來源.
=====

禹竹蕊 官 偉
一般認為,普通狀態、應急狀態、緊急狀態分屬社會三種不同狀態,分別對應常態治理、應急管理和緊急處置。應急管理和緊急處置皆屬非常態治理,國家或地區因自然災害、社會事件等原因陷入迫在眉睫或是正在發生的公共危機,需要采取諸如限制社會成員行動自由或是要求社會成員履行特定義務等非常態治理措施。此時,行政應急性原則被各類突發事件激活,并在公共危機應對處置中得到適用。這一原則賦予政府采取系列非常態措施的權力,究其實質,是允許行政權在一定程度和范圍內擴張。當然,行政權在非常態治理下行使即便可以突破常態治理中的運行規則,但其擴張絕非漫無邊界,即在確保政府恢復被破壞的公共秩序的同時,不至于對公民的合法權益造成過度損害。〔1〕
突發事件發生啟動危機應對。《突發事件應對法》綜合考量社會危害程度、影響范圍等因素,將突發事件分為一般、較大、重大和特別重大四級,其中,“特別重大”屬于分級最高級別,〔2〕可以根據需要進入緊急狀態,除此之外對應的都是應急狀態。緊急狀態也可以再細分為一般緊急狀態和特別緊急狀態,通說認為,戰爭狀態屬于典型的特別緊急狀態。可見,在非常態治理中,應急狀態、一般緊急狀態和特別緊急狀態所面臨的危機漸次遞增。
相較緊急狀態,應急狀態下的危機級別雖然相對較弱,但是應急管理和常態治理相比仍具有鮮明特征。
突發事件帶有一定的緊迫性,會直接威脅公共利益和人民生命財產安全,唯有采取特殊措施才能有效應對。但即使在緊急狀態下,權力行使也應當受法律約束,這是現代法治社會的核心要義,因此,制度健全的法治國家會事先通過法律規范對應急性原則的啟動和運用予以規定。然而,突發事件發生后如何聚合演變是立法者難以預測的,加之衍生事件滋生的不確定性,若是此類規定太過細化,反倒會掣肘應急管理的實施。故而,在風險管制面前,“明確性授權原則”逐漸式微,各國法律關于應急管理的規定相對比較抽象概括,為法律適用和應急處突預留了較大裁量空間。
毫無疑問,國家通過憲法和組織法對權力進行劃分配置,立足基點是常態治理。這種模式下的權力配置,要關切權力與權力之間的配合與制衡,從而確保權力在法治軌道上運轉。但在應急管理中,為有效應對危機,傳統的權力分工和制衡體制被突破,〔3〕權力與權力之間的制衡效應被擱置一旁,聚合效應被放大,公權力尤其是行政權相對于常態治理時更為集中,以便更好更快化解風險危機。
應急狀態下,出于應急管理需要,公權力尤其是行政權的行使范圍有所擴張,權力觸角深入私權領域,大量采用常態治理中并不涉及的方式對公民合法權益進行限縮和干預。同時,公共危機帶有緊迫性,應急管理中公權力行使大多會突破銜接緊密的常規程序裝置,簡化相應程序甚至直接適用簡易程序或特殊程序。

=====

題目 1.
根據這篇談應急管理的文章,《突發事件應對法》把突發事件分成哪幾個級別?
題目 2.
請列出這篇談應急管理的文章所說社會分屬的全部狀態。
下列各行資料出自另一來源。

=====

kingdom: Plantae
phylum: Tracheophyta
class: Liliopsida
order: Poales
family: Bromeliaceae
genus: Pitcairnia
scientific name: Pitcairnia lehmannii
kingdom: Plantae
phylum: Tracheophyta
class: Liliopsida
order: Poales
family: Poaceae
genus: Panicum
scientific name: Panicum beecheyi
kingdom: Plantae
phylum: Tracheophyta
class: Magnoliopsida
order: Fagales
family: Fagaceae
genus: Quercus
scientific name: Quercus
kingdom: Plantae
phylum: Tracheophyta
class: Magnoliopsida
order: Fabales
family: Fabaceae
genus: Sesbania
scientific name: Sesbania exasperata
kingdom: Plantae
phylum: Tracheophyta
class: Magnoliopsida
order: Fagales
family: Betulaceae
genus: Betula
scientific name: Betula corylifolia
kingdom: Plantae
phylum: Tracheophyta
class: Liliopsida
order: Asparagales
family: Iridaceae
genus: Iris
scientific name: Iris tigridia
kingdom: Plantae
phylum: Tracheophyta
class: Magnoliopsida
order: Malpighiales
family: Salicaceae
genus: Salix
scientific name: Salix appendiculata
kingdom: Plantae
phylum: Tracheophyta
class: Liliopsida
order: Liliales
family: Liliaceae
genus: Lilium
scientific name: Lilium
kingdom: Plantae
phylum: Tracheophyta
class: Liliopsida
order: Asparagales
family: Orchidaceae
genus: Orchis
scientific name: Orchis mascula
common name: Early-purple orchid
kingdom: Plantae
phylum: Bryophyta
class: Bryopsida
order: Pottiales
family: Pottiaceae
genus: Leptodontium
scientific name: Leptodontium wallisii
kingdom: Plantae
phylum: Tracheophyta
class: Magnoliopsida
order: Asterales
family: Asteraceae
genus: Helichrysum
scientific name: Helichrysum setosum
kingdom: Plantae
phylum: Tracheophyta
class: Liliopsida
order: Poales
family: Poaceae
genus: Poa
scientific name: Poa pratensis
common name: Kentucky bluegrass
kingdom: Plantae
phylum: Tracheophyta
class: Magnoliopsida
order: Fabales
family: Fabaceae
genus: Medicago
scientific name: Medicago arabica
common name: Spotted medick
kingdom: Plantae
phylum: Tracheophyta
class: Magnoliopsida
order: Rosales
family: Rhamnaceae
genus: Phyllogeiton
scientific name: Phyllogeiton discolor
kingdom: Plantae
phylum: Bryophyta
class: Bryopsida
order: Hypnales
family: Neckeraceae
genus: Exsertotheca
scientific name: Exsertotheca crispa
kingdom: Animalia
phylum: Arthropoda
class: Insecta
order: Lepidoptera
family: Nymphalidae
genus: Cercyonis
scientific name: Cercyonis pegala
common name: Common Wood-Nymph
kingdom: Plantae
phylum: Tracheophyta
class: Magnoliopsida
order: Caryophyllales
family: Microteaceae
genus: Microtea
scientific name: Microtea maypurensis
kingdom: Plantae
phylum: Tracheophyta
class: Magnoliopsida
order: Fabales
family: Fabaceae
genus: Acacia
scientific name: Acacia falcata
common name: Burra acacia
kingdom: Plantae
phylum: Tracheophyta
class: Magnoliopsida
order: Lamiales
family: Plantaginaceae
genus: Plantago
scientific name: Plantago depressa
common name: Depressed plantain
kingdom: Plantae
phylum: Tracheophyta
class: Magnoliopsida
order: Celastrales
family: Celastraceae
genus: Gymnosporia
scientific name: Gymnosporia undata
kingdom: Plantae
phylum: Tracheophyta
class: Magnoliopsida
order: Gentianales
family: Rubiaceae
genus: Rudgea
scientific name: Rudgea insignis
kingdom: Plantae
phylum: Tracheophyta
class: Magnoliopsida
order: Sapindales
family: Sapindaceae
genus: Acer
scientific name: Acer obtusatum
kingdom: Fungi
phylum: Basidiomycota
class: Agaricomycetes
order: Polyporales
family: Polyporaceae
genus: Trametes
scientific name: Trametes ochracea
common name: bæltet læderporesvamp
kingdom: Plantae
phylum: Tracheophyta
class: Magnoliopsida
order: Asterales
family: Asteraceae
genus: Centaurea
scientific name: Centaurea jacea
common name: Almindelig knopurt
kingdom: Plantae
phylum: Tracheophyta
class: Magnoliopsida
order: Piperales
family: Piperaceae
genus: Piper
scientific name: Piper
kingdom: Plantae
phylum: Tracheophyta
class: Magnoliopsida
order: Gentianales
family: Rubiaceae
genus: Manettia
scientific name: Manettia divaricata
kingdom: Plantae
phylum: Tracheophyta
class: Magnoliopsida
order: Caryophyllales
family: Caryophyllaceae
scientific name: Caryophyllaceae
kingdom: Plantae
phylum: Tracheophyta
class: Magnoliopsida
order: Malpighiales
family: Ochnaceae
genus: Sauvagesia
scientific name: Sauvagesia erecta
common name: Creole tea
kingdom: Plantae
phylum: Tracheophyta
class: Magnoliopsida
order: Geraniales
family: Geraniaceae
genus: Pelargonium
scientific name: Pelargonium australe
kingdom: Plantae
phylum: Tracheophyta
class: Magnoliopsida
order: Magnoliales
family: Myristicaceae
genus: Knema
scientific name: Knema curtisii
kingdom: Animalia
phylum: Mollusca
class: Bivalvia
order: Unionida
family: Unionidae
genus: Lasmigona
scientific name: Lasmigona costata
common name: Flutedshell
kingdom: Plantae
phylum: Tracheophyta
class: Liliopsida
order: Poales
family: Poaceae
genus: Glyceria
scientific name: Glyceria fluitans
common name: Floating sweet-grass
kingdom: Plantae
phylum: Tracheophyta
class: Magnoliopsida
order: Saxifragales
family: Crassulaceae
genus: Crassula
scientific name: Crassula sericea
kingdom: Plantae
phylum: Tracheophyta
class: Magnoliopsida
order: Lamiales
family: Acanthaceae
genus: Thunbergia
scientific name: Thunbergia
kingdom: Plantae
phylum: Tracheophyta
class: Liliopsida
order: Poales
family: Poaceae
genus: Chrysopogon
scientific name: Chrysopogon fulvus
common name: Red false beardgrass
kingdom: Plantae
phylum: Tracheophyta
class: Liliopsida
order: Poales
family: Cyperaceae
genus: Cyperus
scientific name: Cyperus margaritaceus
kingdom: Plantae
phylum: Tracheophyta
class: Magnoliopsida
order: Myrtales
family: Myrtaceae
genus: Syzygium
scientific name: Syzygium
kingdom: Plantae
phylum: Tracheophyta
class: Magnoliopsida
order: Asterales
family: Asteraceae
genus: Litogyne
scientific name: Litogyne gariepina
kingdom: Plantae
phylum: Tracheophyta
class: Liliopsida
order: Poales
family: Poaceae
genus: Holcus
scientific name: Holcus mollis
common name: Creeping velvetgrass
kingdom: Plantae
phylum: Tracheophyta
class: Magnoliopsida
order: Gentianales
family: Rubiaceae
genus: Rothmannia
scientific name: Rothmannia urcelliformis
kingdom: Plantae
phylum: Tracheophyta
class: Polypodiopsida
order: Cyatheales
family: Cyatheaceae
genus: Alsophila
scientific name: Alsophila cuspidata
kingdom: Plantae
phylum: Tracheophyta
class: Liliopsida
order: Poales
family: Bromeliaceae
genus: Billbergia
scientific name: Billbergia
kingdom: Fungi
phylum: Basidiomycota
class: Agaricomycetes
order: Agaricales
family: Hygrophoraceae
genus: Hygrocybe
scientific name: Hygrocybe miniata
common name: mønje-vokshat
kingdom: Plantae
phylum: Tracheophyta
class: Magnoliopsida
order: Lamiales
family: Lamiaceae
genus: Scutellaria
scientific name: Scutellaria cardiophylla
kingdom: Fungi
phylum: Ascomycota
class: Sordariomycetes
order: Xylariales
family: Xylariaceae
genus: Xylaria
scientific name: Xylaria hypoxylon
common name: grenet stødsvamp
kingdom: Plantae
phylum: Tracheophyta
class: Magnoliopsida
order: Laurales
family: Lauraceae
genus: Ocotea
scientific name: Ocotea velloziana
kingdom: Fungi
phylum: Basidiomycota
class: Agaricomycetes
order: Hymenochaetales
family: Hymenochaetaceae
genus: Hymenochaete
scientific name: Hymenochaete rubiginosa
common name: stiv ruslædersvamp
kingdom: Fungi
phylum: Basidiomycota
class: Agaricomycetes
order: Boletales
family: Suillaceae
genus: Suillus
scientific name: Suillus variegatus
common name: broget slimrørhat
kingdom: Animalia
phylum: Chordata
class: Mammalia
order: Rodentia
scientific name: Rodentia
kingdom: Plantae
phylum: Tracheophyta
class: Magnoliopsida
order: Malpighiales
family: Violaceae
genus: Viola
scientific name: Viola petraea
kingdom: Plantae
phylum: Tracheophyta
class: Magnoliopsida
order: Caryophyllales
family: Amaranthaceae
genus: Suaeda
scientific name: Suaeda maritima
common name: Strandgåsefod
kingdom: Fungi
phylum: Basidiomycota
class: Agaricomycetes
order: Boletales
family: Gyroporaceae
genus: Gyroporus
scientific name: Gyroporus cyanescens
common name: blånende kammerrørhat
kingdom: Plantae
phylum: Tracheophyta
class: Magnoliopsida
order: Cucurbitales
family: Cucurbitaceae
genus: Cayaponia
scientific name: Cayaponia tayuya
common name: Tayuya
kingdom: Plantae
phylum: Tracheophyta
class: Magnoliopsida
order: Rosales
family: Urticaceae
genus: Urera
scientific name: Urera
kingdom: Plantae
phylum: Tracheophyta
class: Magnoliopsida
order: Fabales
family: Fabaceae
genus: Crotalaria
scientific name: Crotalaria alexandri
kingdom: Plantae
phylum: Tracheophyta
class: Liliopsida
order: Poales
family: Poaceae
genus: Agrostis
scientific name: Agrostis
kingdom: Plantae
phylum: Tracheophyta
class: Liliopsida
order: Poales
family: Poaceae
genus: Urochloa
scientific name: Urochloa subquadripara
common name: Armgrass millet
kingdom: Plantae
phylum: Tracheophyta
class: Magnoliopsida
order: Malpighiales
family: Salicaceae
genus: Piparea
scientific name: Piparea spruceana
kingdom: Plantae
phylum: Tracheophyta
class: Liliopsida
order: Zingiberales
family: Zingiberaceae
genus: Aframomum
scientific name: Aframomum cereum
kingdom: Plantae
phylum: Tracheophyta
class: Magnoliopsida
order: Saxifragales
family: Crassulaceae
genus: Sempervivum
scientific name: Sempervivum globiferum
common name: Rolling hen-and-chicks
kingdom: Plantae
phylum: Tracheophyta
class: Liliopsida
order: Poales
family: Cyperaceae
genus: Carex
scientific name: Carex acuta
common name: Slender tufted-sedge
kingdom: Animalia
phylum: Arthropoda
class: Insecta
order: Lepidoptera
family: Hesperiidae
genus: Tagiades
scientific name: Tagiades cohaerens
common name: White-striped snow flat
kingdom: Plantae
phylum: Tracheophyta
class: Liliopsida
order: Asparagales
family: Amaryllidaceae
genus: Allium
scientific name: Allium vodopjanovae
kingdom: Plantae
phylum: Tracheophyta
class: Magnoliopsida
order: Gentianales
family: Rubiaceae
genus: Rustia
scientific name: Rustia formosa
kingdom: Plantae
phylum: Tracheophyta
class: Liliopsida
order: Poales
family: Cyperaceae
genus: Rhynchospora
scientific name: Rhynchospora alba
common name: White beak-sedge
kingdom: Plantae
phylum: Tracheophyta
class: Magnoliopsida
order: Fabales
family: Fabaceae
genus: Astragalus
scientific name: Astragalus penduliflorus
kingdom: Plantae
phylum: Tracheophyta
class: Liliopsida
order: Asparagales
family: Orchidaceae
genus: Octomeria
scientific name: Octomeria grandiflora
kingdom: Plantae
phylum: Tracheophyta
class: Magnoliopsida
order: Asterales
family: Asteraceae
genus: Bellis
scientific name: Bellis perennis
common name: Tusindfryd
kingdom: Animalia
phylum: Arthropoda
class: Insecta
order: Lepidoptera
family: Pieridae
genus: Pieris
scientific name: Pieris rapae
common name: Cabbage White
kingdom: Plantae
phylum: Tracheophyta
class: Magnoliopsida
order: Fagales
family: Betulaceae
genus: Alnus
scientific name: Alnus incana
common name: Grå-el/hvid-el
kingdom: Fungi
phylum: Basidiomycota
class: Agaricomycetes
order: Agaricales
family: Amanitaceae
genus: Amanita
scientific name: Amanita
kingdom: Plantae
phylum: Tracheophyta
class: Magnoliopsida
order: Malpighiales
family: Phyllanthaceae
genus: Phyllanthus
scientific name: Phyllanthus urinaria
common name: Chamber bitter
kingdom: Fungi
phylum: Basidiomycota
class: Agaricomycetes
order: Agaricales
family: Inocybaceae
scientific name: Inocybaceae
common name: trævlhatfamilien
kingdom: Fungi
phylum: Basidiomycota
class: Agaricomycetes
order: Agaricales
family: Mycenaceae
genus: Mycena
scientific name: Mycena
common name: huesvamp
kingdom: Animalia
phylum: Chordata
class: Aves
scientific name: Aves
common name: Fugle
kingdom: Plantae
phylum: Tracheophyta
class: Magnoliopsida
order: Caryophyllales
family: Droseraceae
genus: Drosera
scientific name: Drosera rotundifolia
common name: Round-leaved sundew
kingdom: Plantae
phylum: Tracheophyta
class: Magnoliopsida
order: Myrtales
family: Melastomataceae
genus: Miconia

=====

最終答案 1.
一般、較大、重大和特別重大四級。

最終答案 2.
普通狀態、應急狀態、緊急狀態